■ REQUIREMENT ■
From the comment thread on the Jones and Yarhouse study below, write out the passage that begins with the words "So attempting to" and stops after "the second one.". Copy it word for word and change nothing.

■ SELECTED EXCERPT ■
------------------------------------------------

Wait a minute. Chapman does seem to be arguing for an extremely literalistic understanding of “starting the change process.”
What kind of a person would “argue” for an extremely literalistic understanding of the words used to describe something?
For that matter, what kind of a person would characterize the desire for accuracy as an argument?
Jones and Yarhouse wrote:
Don’t they mean “credibility”? Is that, by any chance, an example of what is known as a “Freudian slip”?
Jason remarks,
Jim Burroway has the post, “Love Won Out”: A Whole New Dialect which addresses this issue. From the intro:
Later on:
The entire post is well worth reading.
In his book Language in Thought and Action, S. I. Hayakawa talks about payments people who are laid off receive to tied them over until they are rehired or find other work. If these are referred to as insurance payments that would be one thing. If they were referred to as welfare payments, that would mean something quite different. So we have the “Unemployment Insurance Act.”
Instead of the “Bill to repeal Don’t Ask, Don”t Tell”, we have the “Military Readiness Enhancement Act.” Isn’t politics wonderful?
While Hayakawa’s book is decades old, a similar book would be well worth reading.
Yeah, Bill, I’ve read that article before. Just thought it was worth mentioning again.
One thing I’ve never seen addressed in any of the research so far is that Exodus et al are not making one claim but two. As a bisexual man, I can happily concede the possibility that my sexual attraction might vary over time from favouring the same sex towards favouring the opposite sex, or vice versa. Some bisexual people I’ve encountered have claimed that this has happened to them. But the way they describe it, the change is not a conscious, directed process.
So attempting to prove the efficacy of “ex-gay” therapy requires demonstrating both (1) that “change is possible”, as well as (2) that the change came about specifically through the application of an “ex-gay” therapy. I don’t think any study has ever even attempted to resolve the second one.
Which study was it that said some individuals in an ex-gay program became “more homosexual” during their stay? Was it the Jones and Yarhouse one?
William said:
You seem to be arguing for an extremely literalistic understanding of “credulity.” 😉
This entire response by Jones and Yarhouse is attacking a straw man argument. While the exact meaning of “start” is slightly worth investigating, the real criticisms of the Jones-Yarhouse study are much more significant:
*The lack of peer review
*Clients’ responses only measure the clients’ own subjective perception at best and their lies at worst yet not recognizing this might make the entire study inconclusive
*Disregarding the reasons that ~25% of the original participants left Exodus and disregarding any possibility that they felt harmed
*Disregarding the change or lack thereof of the same 25% (whom, common sense would say, did not change)
*Regarding chastity as “success” in a study measuring changing “orientation”
*Not keeping track (or refusing to publish?) of which clients identified as bisexual at the beginning, implying that change from bi to hetero is the same as changing from homo to hetero
*And more . . .
I’m interested in hearing Jones and Yarhouse answer these major criticisms, not the minor criticisms discussed here.
Ephilei, I’m not sure I would characterize the discussion to this point as “minor” but there is nothing keeping you from adding your own concerns, as you just did 😉
Did you read the entire critique by Dr. Chapman, to which the Jones and Yarehouse response is addressed?
I’m going to agree with Ephilei, here. Of the major concerns and weaknesses of this manuscript, only some very superficial points have been responded to, and at that, responded to poorly and only after objections are reduced into less-than-honest strawpersons.
I would strongly recommend that, in the future, they considering hiring a methodological consultant with less invested in their dogmatic vision. This “study” is entirely inappropriate to reject the null hypothesis that change is impossible.

------------------------------------------------

■ RECORDS ■
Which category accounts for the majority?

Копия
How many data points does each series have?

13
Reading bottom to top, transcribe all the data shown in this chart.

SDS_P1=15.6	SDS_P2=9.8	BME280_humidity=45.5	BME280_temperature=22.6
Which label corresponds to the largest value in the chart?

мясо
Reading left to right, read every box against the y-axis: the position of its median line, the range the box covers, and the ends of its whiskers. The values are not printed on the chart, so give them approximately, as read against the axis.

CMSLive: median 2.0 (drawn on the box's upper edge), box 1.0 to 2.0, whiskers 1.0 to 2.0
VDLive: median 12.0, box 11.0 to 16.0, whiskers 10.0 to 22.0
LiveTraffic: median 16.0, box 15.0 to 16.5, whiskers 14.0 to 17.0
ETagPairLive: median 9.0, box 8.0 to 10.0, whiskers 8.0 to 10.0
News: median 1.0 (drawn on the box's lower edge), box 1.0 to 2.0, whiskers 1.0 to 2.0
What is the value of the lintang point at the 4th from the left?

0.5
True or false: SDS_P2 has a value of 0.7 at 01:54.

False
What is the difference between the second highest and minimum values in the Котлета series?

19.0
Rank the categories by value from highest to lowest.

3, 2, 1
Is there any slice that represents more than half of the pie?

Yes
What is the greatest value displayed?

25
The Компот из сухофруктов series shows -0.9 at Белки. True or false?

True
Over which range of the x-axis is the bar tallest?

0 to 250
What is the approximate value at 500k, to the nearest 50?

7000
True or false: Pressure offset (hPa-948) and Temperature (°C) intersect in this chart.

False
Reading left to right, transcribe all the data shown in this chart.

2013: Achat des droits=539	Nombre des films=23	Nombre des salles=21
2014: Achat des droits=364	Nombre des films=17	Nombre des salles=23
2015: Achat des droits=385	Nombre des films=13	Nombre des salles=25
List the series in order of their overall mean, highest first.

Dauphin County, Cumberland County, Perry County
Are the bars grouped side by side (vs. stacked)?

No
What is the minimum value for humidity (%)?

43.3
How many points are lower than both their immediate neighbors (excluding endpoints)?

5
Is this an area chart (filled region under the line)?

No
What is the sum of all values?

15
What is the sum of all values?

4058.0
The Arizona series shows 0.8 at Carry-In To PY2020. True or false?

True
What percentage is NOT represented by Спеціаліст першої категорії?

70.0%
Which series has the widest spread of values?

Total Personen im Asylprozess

------------------------------------------------

■ ANSWER TO THIS TASK ■
So attempting to prove the efficacy of “ex-gay” therapy requires demonstrating both (1) that “change is possible”, as well as (2) that the change came about specifically through the application of an “ex-gay” therapy. I don’t think any study has ever even attempted to resolve the second one.